» Given records:
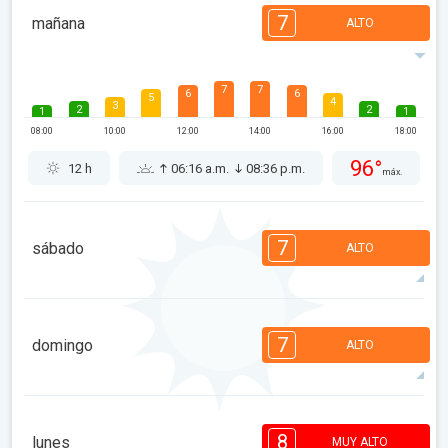
7
mañana
ALTO
7
7
6
6
5
4
3
2
2
1
1
08:00
10:00
12:00
14:00
16:00
18:00
96°
12 h
06:16 a.m.
08:36 p.m.
máx.
7
sábado
ALTO
7
7
6
6
5
4
3
2
2
1
1
7
domingo
ALTO
08:00
10:00
12:00
14:00
16:00
18:00
94°
12 h
06:17 a.m.
08:35 p.m.
máx.
7
7
6
6
4
4
3
2
1
1
8
lunes
MUY ALTO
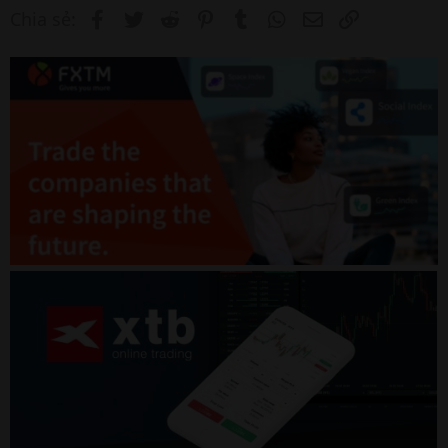
Facebook
Twitter
Reddit
Pinterest
Tumblr
WhatsApp
Email
Link
Chia sẻ:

» Task objective:
Turn the text read from the pages in the data above into a Markdown table with the columns "Row" and "Line", one non-blank line per row, numbered in order. Leave the pictures out.

» Exercise result:
| Row | Line |
|---|---|
| 1 | 7 |
| 2 | mañana |
| 3 | ALTO |
| 4 | 7 |
| 5 | 7 |
| 6 | 6 |
| 7 | 6 |
| 8 | 5 |
| 9 | 4 |
| 10 | 3 |
| 11 | 2 |
| 12 | 2 |
| 13 | 1 |
| 14 | 1 |
| 15 | 08:00 |
| 16 | 10:00 |
| 17 | 12:00 |
| 18 | 14:00 |
| 19 | 16:00 |
| 20 | 18:00 |
| 21 | 96° |
| 22 | 12 h |
| 23 | 06:16 a.m. |
| 24 | 08:36 p.m. |
| 25 | máx. |
| 26 | 7 |
| 27 | sábado |
| 28 | ALTO |
| 29 | 7 |
| 30 | 7 |
| 31 | 6 |
| 32 | 6 |
| 33 | 5 |
| 34 | 4 |
| 35 | 3 |
| 36 | 2 |
| 37 | 2 |
| 38 | 1 |
| 39 | 1 |
| 40 | 7 |
| 41 | domingo |
| 42 | ALTO |
| 43 | 08:00 |
| 44 | 10:00 |
| 45 | 12:00 |
| 46 | 14:00 |
| 47 | 16:00 |
| 48 | 18:00 |
| 49 | 94° |
| 50 | 12 h |
| 51 | 06:17 a.m. |
| 52 | 08:35 p.m. |
| 53 | máx. |
| 54 | 7 |
| 55 | 7 |
| 56 | 6 |
| 57 | 6 |
| 58 | 4 |
| 59 | 4 |
| 60 | 3 |
| 61 | 2 |
| 62 | 1 |
| 63 | 1 |
| 64 | 8 |
| 65 | lunes |
| 66 | MUY ALTO |
| 67 | Facebook |
| 68 | Twitter |
| 69 | Reddit |
| 70 | Pinterest |
| 71 | Tumblr |
| 72 | WhatsApp |
| 73 | Email |
| 74 | Link |
| 75 | Chia sẻ: |